Francis Ford Coppola had a run in the '70s unlike any other director in history: In 1972, he made The Godfather, long believed by many to be the best American movie ever made, which won the best picture Oscar; in April 1974, he released The Conversation, a classic paranoia thriller starring Gene Hackman that was nominated for best picture, but lost out to Coppola's The Godfather: Part II, released in December of that same year, which went on to also win five other Academy Awards, including best director. Then, in 1979, he released Apocalypse Now -- a film so difficult to make it gave his leading man a heart attack, and nearly lead to Coppola's total financial collapse -- which won the Palme d'Or at Cannes.

As with many brilliant artists, he sometimes hasn't known how to leave well enough alone. As absolutely fantastic as the theatrical cut of Apocalypse was (at 147 minutes), his turgid Redux (196 minutes), released in 2001, felt bloated and meandering, by his own admission, "too long." The newest version, he dubs optimistically The Final Cut (183 minutes), melds the two existing versions into something a good deal more cohesive than his earlier attempt at expansion.

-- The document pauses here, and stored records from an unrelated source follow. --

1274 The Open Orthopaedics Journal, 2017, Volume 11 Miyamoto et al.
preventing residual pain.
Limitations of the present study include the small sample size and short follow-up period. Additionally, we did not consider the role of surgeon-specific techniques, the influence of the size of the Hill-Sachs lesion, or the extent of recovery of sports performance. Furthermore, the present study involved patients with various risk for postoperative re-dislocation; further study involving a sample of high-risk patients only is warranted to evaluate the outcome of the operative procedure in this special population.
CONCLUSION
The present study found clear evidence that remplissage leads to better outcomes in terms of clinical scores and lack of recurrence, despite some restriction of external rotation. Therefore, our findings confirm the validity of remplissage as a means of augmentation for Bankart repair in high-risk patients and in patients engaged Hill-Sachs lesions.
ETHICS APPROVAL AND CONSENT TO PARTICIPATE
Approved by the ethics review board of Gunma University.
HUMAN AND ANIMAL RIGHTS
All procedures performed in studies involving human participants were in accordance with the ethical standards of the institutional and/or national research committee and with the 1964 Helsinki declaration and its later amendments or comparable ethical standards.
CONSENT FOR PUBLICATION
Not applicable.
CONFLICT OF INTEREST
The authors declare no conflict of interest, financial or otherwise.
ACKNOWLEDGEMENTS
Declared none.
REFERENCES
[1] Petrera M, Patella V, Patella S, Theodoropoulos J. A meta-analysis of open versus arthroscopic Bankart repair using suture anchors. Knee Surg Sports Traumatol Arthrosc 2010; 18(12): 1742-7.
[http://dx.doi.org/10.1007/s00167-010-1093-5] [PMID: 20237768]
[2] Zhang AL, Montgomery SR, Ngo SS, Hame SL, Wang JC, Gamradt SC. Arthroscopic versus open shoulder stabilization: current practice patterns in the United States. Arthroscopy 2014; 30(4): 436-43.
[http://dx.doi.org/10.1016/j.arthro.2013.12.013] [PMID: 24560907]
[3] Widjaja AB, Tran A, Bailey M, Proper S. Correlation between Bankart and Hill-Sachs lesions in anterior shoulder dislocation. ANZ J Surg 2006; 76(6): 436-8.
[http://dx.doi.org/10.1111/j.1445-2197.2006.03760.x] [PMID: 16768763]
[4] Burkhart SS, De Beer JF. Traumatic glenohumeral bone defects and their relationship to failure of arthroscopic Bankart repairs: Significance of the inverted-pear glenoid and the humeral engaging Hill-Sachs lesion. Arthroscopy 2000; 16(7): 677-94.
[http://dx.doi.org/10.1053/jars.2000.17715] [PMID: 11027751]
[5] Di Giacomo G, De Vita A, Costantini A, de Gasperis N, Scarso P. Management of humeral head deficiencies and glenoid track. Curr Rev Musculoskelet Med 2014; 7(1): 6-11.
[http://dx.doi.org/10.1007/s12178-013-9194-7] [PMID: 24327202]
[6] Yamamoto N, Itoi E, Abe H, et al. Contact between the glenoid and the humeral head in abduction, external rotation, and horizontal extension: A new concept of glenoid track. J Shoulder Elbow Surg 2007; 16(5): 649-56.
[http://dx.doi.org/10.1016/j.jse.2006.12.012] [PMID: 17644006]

He regrettably does include the nonsensical scene of otherwise grim and brooding Captain Willard (Martin Sheen), joyously stealing the beloved surfboard of the fiercely intense Lt. Col. Kilgore (Robert Duvall, who is absolutely indelible in the role), and giggling about it like a naughty teen; but the other added footage, mostly concerning a French plantation the bedraggled crew meet shortly after a deadly attack, has been sagely trimmed and shaped. So, while still didactic, it works much better in the flow of things than the previous version.

To my eye, the sequences with Col. Kurtz (Marlon Brando, of whom Coppola said "was a wonderful man") have mostly been retained from the original, which keeps the central mystique around the Colonel intact. Coppola, now 80, speaks lovingly of this film, which very nearly derailed his career (see his wife, Eleanor's, doc about the production, Hearts of Darkness, to find out why), and now, 40 years later, it's clear that all his pain and suffering weren't for naught. Of the misery of the shoot itself, Coppola is nothing but philosophical: "Extraordinary things happen to you," he says, "and it's up to you to make it positive because in this there is no hell, this is heaven, so make it be heaven. It's up to you."